I have known you for sometime now but I am sure that you knew me much before that, it is just that I took some time to recognise you. I wondered why you chose me, whether I made any mistakes in my life, whether I did something wrong to deserve you.   It angered and saddened me.  It was at the insistence of my doctor, Dr. Pallavi Joshi that I befriended you and my medication helped to do it.  Now that we are friends I feel up to  welcoming you and live my life along with you.

Anxiety, you caused me worry and worry I did.  I worried about the past, the current and the future even when I knew that there was nothing to worry about.  A thousand times I have worried about my health and small illnesses were enlarged in my mind and I would live the diseases and various conditions even though I was free of them.  I needed to meet my physician constantly to make sure that I was fine and I needed that reassurance of well being.  To get the thoughts out of my mind, even if it was for a little while.  I worried of events in the future that may be, even though I tell myself that many a time in the past I have worried unnecessarily and the event or situation never happened.  Sometimes I liked to think of the worst and live through it in my head so that I could wish a happy ending and happy ending most of them were.

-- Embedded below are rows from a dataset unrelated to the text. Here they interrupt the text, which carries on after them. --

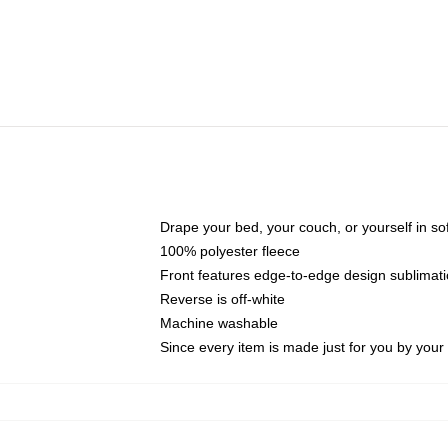
Drape your bed, your couch, or yourself in soft,
100% polyester fleece
Front features edge-to-edge design sublimati
Reverse is off-white
Machine washable
Since every item is made just for you by your l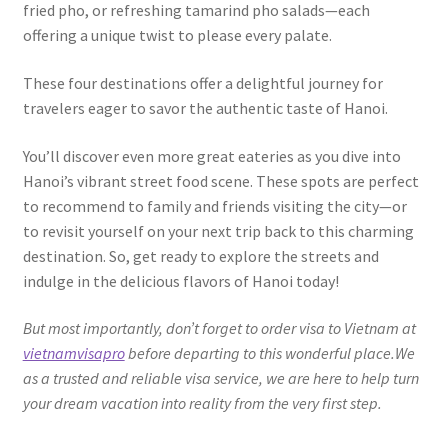
fried pho, or refreshing tamarind pho salads—each
offering a unique twist to please every palate.
These four destinations offer a delightful journey for
travelers eager to savor the authentic taste of Hanoi.
You’ll discover even more great eateries as you dive into
Hanoi’s vibrant street food scene. These spots are perfect
to recommend to family and friends visiting the city—or
to revisit yourself on your next trip back to this charming
destination. So, get ready to explore the streets and
indulge in the delicious flavors of Hanoi today!
But most importantly, don’t forget to order visa to Vietnam at
vietnamvisapro
before departing to this wonderful place.We
as a trusted and reliable visa service, we are here to help turn
your dream vacation into reality from the very first step.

Depression, you caused me angst about my past, made me bitter about my life and I believed that I was bad and wrong and that I could not get anything right in my life.  I have a lovely family and the most adorable daughter, but I felt I did not deserve them.  I thought they were all too good for me.  My mother was pillar of strength and nothing could break her,  she was determined and she was practical, my sister was happy and cheery and lived her life to the full, my husband did not have any issues like I had and got along well with everyone amongst our friends, so then truly I felt that there was something wrong with me.  I was the odd one out.  I am blessed to have a family that understands me and my problems and helped me survive your visits.

Between you, you made me have bad moods, which lasted sometimes for ages.  I got up in the morning with a feeling of uncertainty, not knowing what would go wrong or waiting for something to go wrong.  I held this feeling till I went to bed at night and even then you will not allow sleep to conquer you and kept me awake or allowed me to sleep but sleep very light.  I would never feel rested.  I love my profession and I am excellent in my job but between you, you made me feel incompetent and insufficient.  I was nervous about meetings or making presentations because I felt a thousand eyes looking at me and judging me.  I am fortunate to have had colleagues and managers who supported me and stood by me.  I am thankful that many have given me an opportunity despite knowing about the trouble I have with you, that I can get anxious and depressed.  I am well now because of their belief in me.

Now that I have befriended you, I know you well and I am able to slowly teach myself to calm myself when you visit me.  In fact now, I can sense your arrival and prepare myself for your visits.  Even today I am apprehensive when you visit me but I feel more capable of being around you and feel that I have the ability to manage you.  Even now, there are bad days but I strive on in the belief that I am a survivor and I plod on.

To those reading this blog, please remember to look around the people you are with and be gentle and patient with some of us who live these struggles, we are constantly feeling tired and it takes a great effort sometimes to get daily chores done and get through a workday.  You will never know that we are having a bad day because we have got used to being told to get on but your caring helps us better on a bad day.  We get our strength from our family, our colleagues, our professions but do not tell us to “get on” because we already are getting on.

To those of us who survived and are surviving each day, cheers!!